Governor Uzodinma’s claim that “all teachers’ allowances have been paid” is false.
Multiple verified data sources—from the NUT, BudgIT, and NBS—show that Imo State still owes substantial arrears, particularly in rural posting and leave allowances. Payment regularity remains inconsistent, and payroll transparency is among the weakest in the federation.

The administration’s declaration is not evidence of reform—it is a rebranding of neglect. Teachers, the moral backbone of the state’s development, continue to teach in debt while officials celebrate on stages they helped build.

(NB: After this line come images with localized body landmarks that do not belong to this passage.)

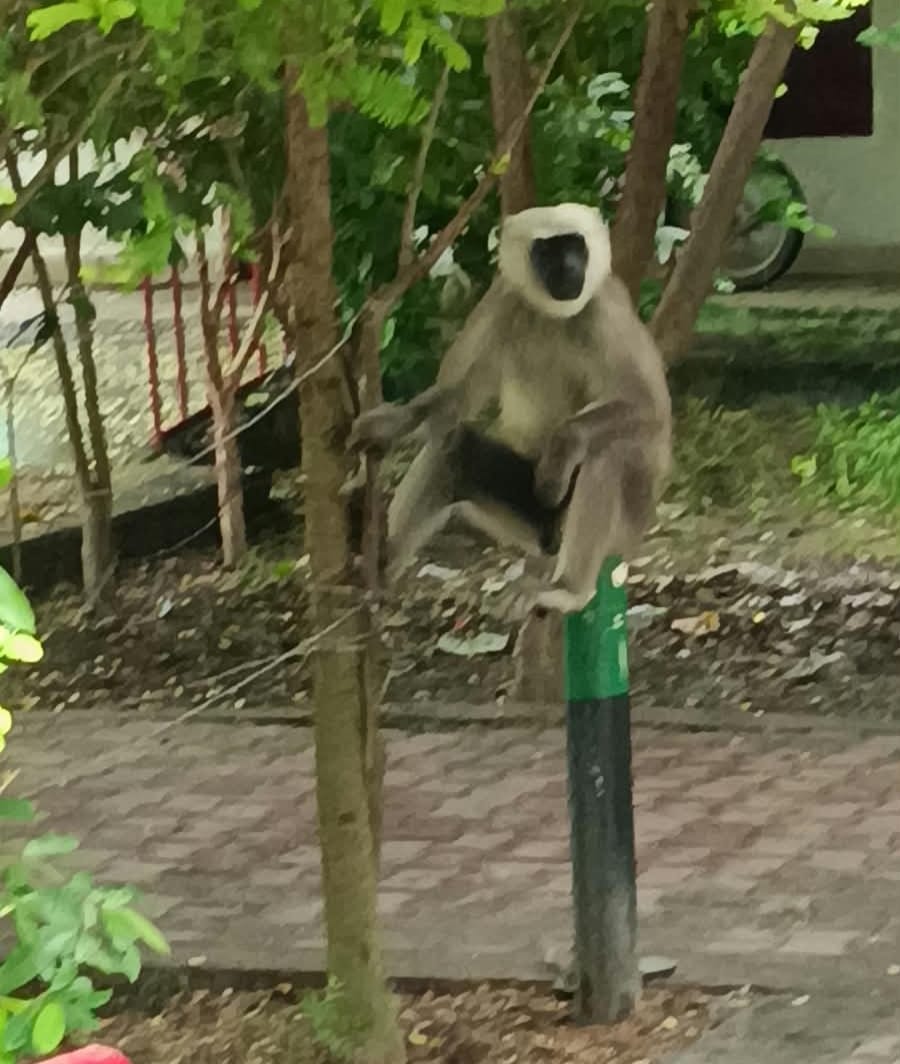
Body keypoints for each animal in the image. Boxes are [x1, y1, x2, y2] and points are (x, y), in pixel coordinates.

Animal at [349, 202, 672, 615]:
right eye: (547, 251)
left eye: (574, 246)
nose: (568, 267)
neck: (553, 315)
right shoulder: (502, 298)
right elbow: (456, 399)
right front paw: (392, 424)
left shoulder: (604, 311)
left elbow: (651, 408)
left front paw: (562, 449)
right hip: (530, 528)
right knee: (453, 448)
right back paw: (382, 564)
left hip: (626, 525)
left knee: (610, 452)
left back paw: (570, 588)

Until Imo pays its educators fully, fairly, and transparently, every new classroom will echo with the silence of broken promises.

 

 

Education Sector Personnel Expenditure (2024)
Imo State allocated ₦43 billion for education personnel costs but disbursed only ₦30 billion, leaving a discrepancy of ₦13 billion unaccounted for. This shortfall highlights a critical gap between official budgetary claims and actual fiscal implementation.

Teacher Payment Regularity (2024)
Independent labor data show that 22 percent of teachers in Imo State experienced salary delays exceeding sixty days—one of the highest rates among southern Nigerian states. Such inconsistency undermines teacher morale and disrupts classroom stability.

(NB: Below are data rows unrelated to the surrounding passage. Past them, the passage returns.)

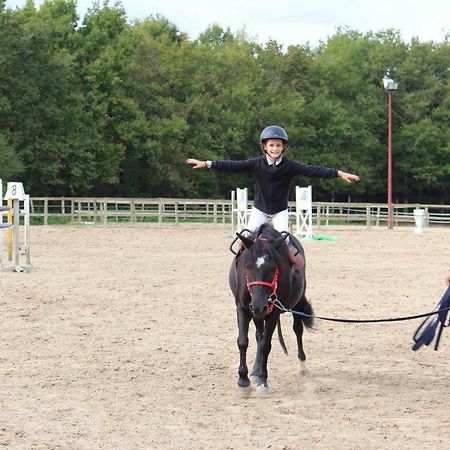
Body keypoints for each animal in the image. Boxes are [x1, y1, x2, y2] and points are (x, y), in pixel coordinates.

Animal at [229, 223, 312, 392]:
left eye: (274, 267)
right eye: (247, 266)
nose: (259, 305)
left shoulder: (273, 313)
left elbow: (266, 345)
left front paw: (263, 380)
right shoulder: (243, 308)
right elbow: (243, 341)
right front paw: (243, 380)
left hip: (297, 301)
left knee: (297, 329)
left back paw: (302, 365)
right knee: (259, 335)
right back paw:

Outstanding Teachers’ Allowances
As of December 2024, the state still owed approximately ₦7.4 billion in unpaid entitlements, including rural posting incentives, leave grants, and promotion differentials. These arrears cut across primary and secondary school systems under the State Universal Basic Education Board.

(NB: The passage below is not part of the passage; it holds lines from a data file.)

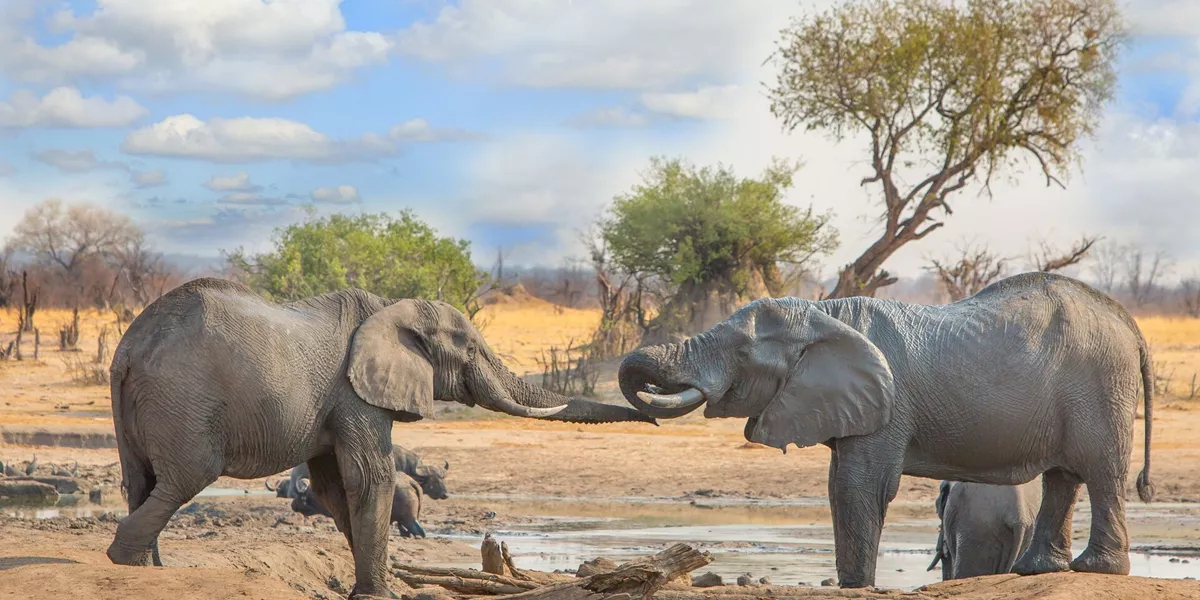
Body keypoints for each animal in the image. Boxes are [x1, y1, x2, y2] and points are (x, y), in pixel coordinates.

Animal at [105, 277, 656, 599]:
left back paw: (150, 569)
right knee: (185, 477)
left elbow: (334, 487)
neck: (394, 311)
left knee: (141, 481)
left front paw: (372, 589)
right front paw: (379, 595)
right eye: (471, 349)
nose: (652, 417)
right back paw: (124, 560)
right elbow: (370, 477)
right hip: (183, 397)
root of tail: (130, 347)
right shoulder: (357, 393)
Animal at [617, 272, 1154, 588]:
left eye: (743, 353)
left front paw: (857, 587)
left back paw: (1096, 569)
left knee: (1101, 473)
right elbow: (839, 486)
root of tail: (1128, 321)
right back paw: (1037, 570)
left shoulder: (887, 406)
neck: (824, 312)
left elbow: (858, 486)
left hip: (1101, 383)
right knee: (1064, 478)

Education Payroll Transparency Ranking (BudgIT 2025)
According to BudgIT’s 2025 State Transparency Index, Imo ranks 30th out of 36 states in payroll openness, trailing far behind reform-driven peers such as Lagos and Ekiti. The absence of a public salary audit portal continues to obscure accountability.

Conclusion
These charts and datasets, drawn from BudgIT, NUT, NBS, and OpenTreasury—collectively reveal a persistent disparity between rhetoric and reality. Despite official declarations of progress, Imo’s education payroll remains defined by opacity, arrears, and administrative neglect rather than reform or transparency.

 

Bibliographies

BudgIT Foundation. (2025). Education financing brief 2025: Tracking state expenditure and payroll efficiency. Lagos: BudgIT Publications. https://yourbudgit.com/publications

BudgIT Foundation. (2025). State transparency and accountability index 2025. Lagos: BudgIT Publications. https://yourbudgit.com/publications

International Labour Organization (ILO). (2024). Global employment trends for youth 2024: The quest for productive employment in a changing world of work. Geneva: International Labour Office. https://www.ilo.org

National Bureau of Statistics (NBS). (2024). Education sector labour survey: Employment and wage irregularities in public schools (Q4 2024). Abuja: NBS. https://nigerianstat.gov.ng

National Union of Teachers (NUT). (2025). Annual report and welfare statement 2025 (Imo State Chapter). Owerri: NUT Publications.

UNESCO Global Education Monitoring Report. (2024). Teachers at the centre: Financing education for sustainable futures. Paris: UNESCO. https://www.unesco.org/gemreport

Office of the Auditor-General for Local Governments. (2024). Imo State teacher payroll verification exercise – interim findings. Owerri: Government Press.